95% CI is \(\bar{p_{1}} - \bar{p_{2}} \pm z_{\alpha/2; df} ( s_{\bar{p_1} - \bar{p_2} }) = 0.12 \pm 1.967 (0.0517) = (0.0183; 0.2216) \cdots\) does not include \(H_0\) value of 0

What if we used \(\alpha=0.01\)? Would the conclusion change?
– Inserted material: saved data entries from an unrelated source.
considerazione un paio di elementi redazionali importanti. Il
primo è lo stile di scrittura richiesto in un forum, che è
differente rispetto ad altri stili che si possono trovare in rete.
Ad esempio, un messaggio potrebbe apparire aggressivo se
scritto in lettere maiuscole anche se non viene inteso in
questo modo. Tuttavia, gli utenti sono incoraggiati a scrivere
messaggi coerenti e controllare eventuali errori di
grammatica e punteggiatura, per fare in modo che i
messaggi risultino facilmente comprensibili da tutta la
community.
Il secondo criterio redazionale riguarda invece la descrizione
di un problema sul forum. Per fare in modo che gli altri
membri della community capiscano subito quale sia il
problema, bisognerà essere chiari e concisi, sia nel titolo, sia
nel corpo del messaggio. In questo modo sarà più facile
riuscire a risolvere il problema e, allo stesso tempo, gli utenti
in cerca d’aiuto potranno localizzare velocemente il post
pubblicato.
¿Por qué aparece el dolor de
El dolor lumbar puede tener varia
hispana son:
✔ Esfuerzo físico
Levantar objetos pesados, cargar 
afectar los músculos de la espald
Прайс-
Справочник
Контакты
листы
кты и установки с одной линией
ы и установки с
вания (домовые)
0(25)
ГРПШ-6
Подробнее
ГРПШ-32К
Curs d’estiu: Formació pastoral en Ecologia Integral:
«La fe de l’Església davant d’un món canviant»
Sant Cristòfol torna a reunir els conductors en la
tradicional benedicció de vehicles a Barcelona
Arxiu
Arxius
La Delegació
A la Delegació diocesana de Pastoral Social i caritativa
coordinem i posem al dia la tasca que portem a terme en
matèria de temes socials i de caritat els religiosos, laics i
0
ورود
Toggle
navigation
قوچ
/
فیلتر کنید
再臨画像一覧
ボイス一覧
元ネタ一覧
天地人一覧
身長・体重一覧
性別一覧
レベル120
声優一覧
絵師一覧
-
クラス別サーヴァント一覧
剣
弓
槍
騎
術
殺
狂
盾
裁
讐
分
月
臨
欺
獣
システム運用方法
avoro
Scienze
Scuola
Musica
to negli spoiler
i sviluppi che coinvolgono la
An Example with Helmet Laws

The Wisconsin legislature is considering a mandatory motorcycle helmet law. What legislators don't know is whether the law would encourage more people to use helmets. A Senator tells you that Minnesota has a similar law in use and so you conduct a random survey of registered motorcycle riders in each state. The results are given below:

• Setup the correct hypotheses

• Using \(\alpha=0.01\), carry out the test

• State the conclusion of your hypothesis test

• What if the numbers using seat belts were 37 and 50, respectively?

Another Example: Racial Discrimination

The City Attorney for Columbus (OH) is gathering data for a racial discrimination lawsuit. When she asks 500 Latino residents of the city if they feel the city is racially biased, 354 reply in the affirmative. When she asks 300 non-Latino White residents the same question, 104 respond in the affirmative. Do these data suggest the Latinos perceive racial bias differently than do non-Latino-Whites?

• Setup the correct hypotheses

• Using \(\alpha=0.05\), carry out the test

• State the conclusion of your hypothesis test

• What if the numbers replying in the affirmative were 275 and 144, respectively? What would you conclude?

• What if we wanted to test whether the data suggest that Latinos perceive racial bias more often than do non-Latino Whites? What would the hypotheses be? The conclusion?